The idea of a dacha – a country cottage – is familiar to any reader of Anton Chekhov's stories about 19th-century life in Russia. But it only became a mass phenomenon in the 1970s, when the Soviet authorities began distributing small parcels of land around big cities (typically 600 square meters, or about one-seventh of an acre) as an inducement to urban workers to grow for themselves some of the foodstuffs that the official economy was poor at providing, such as vegetables, herbs, fruits, and berries.

Though the state never published any hard figures, experts say that, by the late Soviet era, as much as 90 percent of the country's fresh vegetables, as well as significant amounts of meat and dairy products, came from "unofficial sources," meaning dacha gardens and the small private plots that collective farmers were permitted to work in their spare time.

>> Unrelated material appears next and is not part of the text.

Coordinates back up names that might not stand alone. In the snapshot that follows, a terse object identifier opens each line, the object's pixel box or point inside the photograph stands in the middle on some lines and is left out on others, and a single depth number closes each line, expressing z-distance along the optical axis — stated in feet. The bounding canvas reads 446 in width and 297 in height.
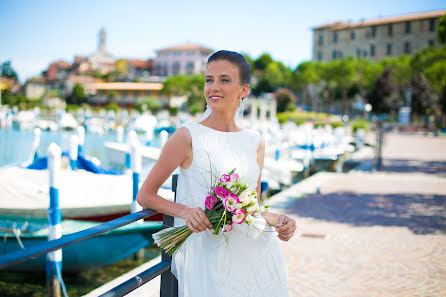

"The Soviet leadership had the brilliant idea of handing out plots of land to keep people occupied with feeding themselves," says Mr. Tumanov. "Since then, we've gone through a series of crises in Russia so terrible that, if they'd happened in any Western country, they would have triggered revolution. But not in Russia, because people had their little pieces of land, where they could grow food and keep to themselves. And that system still works."

Threat from Canada?

Kolbetskaya certainly keeps busy tending her garden and puttering about with the endless construction of her little cottage. Though she's chairwoman of her village cooperative this year, she says there's little time for politics. "We would like the government to build a decent road to this place, but local authorities don't seem concerned," she says.

Though it's just a couple hours' drive from Moscow, life in Krasnoye has a remote and timeless quality that tends to blunt political inquiry, she says.

The most exciting development in her patch this year, Kolbetskaya says, is that a Canadian beaver has taken up residence in the tiny creek behind her cottage and has created a minor flooding danger in one part of her garden. (Experts say a silent invasion over the past three decades by Canadian beavers – apparently an aggressive species – has relentlessly displaced the indigenous Russian variety.)

How does she know it's a Canadian one? She points to a solid dam of sticks and mud backing up the creek, and a moundlike wooden lodge. "Our local beavers live in holes in the ground, but the Canadian ones build things. Like me," she smiles.